Text passage –
----

Lessons from an Idealized Life

My week-long experiment in leading the idealized life of an academic has nearly come to an end, and I’ve learned two important lessons:

  1. I am either too slow, dull-witted, or require too much sleep to make such a leisurely life work.  Not if I want to get anything done, anyway.  This week, I did a little bit of brainstorming on my dissertation and sketched out some ideas for teaching in the fall, but that’s about it.  No writing, no outlines, no concentrated periods of thinking or musing.  Just skipping around from the newspaper to the Internet to my e-mail to whatever happened to be lying on the desk.  Of course, I rather enjoyed the break, but if I’m going to revise one chapter a week for the next five weeks — which I plan to do — I need more time for my actual work, not the crossword puzzle.  In other words, it turns out that real-life academics don’t have time for shit like getting up late and drinking espresso.  There’s work to do, dammit.

----

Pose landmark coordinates
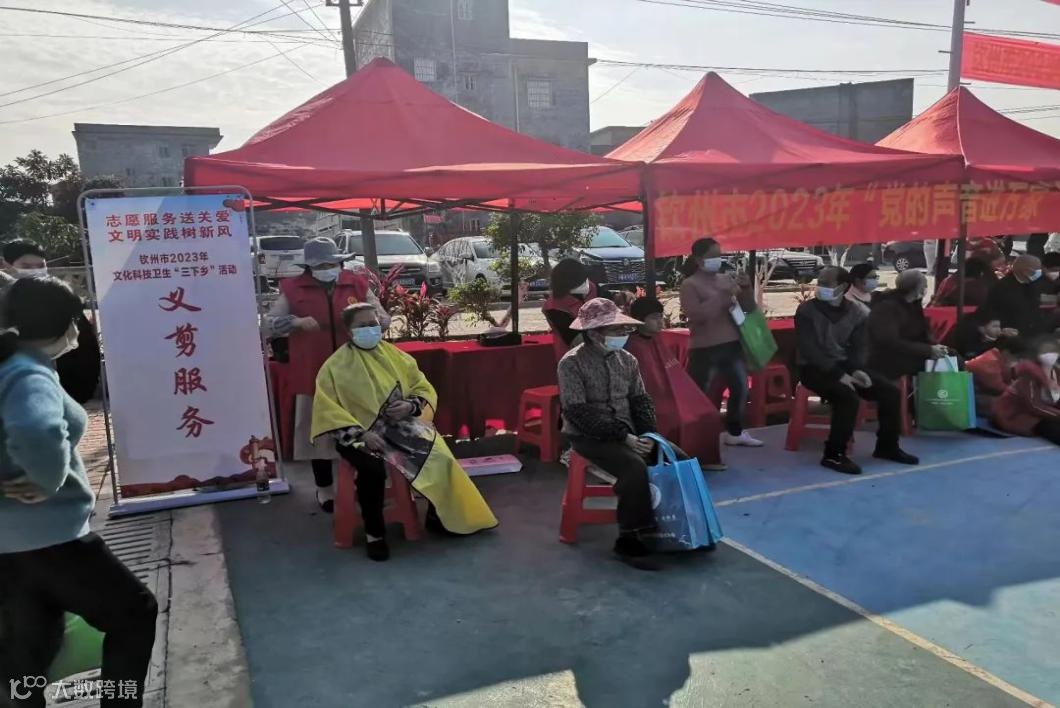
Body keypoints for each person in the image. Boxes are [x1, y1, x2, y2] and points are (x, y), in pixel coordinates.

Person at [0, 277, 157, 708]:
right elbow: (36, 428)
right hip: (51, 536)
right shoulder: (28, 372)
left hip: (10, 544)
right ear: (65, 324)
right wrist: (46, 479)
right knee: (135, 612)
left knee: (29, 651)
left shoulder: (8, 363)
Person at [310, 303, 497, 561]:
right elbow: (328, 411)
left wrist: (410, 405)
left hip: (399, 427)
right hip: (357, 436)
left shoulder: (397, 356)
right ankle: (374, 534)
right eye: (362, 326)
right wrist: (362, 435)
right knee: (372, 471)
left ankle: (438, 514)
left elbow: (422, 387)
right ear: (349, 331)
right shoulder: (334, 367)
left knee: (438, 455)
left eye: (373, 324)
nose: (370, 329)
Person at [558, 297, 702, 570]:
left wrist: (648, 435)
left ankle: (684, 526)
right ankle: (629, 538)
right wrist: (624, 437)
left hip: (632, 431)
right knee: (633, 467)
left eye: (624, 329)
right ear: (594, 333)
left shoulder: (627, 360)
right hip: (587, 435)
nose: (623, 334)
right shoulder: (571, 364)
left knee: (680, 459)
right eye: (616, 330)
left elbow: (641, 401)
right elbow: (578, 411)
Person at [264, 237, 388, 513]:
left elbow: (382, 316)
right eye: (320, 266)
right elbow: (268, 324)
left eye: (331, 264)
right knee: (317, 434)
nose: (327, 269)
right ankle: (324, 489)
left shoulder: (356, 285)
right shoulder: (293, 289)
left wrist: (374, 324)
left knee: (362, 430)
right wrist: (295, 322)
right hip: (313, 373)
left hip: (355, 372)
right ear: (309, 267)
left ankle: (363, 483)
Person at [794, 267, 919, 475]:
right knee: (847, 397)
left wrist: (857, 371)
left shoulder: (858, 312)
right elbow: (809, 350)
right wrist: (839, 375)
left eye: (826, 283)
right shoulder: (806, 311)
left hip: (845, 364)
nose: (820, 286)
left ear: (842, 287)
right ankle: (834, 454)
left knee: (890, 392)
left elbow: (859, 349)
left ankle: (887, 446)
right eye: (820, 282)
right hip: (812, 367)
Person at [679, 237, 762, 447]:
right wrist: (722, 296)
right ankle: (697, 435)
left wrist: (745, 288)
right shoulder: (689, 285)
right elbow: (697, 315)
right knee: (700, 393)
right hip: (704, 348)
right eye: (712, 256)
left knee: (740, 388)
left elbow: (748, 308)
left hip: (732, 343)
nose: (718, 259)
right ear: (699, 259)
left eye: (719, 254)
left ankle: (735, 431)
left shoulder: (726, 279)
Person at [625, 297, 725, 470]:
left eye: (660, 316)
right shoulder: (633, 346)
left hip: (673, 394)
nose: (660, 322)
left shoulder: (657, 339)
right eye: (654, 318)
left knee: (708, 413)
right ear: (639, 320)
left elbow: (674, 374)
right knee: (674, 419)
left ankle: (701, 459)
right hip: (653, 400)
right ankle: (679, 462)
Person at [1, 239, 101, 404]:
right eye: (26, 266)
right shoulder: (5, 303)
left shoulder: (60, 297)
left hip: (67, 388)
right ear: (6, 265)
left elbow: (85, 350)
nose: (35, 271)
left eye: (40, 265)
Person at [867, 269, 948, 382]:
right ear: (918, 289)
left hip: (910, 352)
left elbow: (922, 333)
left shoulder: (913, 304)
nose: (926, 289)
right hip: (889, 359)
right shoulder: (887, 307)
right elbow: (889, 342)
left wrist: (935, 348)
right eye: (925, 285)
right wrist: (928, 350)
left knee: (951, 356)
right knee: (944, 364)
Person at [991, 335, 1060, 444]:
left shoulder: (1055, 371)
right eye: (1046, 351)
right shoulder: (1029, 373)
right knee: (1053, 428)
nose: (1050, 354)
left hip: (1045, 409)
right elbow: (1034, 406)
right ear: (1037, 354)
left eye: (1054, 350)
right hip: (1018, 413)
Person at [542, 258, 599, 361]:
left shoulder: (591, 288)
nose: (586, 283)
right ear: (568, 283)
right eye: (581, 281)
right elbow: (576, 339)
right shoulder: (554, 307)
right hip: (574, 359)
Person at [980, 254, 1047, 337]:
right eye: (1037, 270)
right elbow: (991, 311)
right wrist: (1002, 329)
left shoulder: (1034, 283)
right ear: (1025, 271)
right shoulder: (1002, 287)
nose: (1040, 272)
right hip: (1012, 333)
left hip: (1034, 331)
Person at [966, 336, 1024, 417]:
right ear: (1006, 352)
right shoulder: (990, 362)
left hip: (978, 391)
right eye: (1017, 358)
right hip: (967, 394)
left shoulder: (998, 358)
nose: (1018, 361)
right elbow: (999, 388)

----

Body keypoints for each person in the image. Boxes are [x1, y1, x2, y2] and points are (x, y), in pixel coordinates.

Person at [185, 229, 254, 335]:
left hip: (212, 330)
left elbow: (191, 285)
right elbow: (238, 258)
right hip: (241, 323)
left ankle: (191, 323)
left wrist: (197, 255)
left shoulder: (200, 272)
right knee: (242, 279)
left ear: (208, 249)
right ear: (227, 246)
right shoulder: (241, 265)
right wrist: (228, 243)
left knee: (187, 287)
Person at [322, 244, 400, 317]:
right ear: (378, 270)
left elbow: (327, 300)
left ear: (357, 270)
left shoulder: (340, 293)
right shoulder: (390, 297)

----

Pick up the post about the week of living an idealized academic life after its final sentence and keep writing it.

Exercise output –
  2. My junk-food news diet has wreaked havoc on my mental health.  For years, I have consumed the latest in world affairs through Google News and its links to assorted media outlets.  But my attention span has waned; I can barely muster the patience to read the headlines and one-sentence follow-ups on Google News, much less read the full articles.  It’s become an addiction: I check Google News at least a dozen times a day, lingering anywhere from 5-15 minutes.   I just can’t do that if I want to read the paper in the morning, which takes about an hour.  And I do want to read the paper in the morning: it forces me to slow down, read about issues that I would normally just ignore, and — when things are going well — actually think for a while.  Which is exactly the frame of mind I need for my work: deliberate, thoughtful, and comprehensive.  In short, the newspaper provides better food for my brain than Google News.  Moreover, I am better equipped emotionally to handle the speed of news presented by newspapers rather than Google News.  I often feel whiplashed by Internet news: the latest stories and trends flash by without a chance to consider their meaning.  There’s no time to build a narrative with Google News: it’s all a jumble of updates and disappearing people, places, and events.  There’s no sense to it, because there’s no time to put it into a story, and stories and narratives are the ways we understand ourselves and our worlds.  And so I’m changing my news diet: no Google News (or other Internet sources) for me, at least until the late afternoon when my brain starts shutting down.  With luck, this will not only help me think more clearly about my academic work, but also provide a deeper sense of calm or serenity or something.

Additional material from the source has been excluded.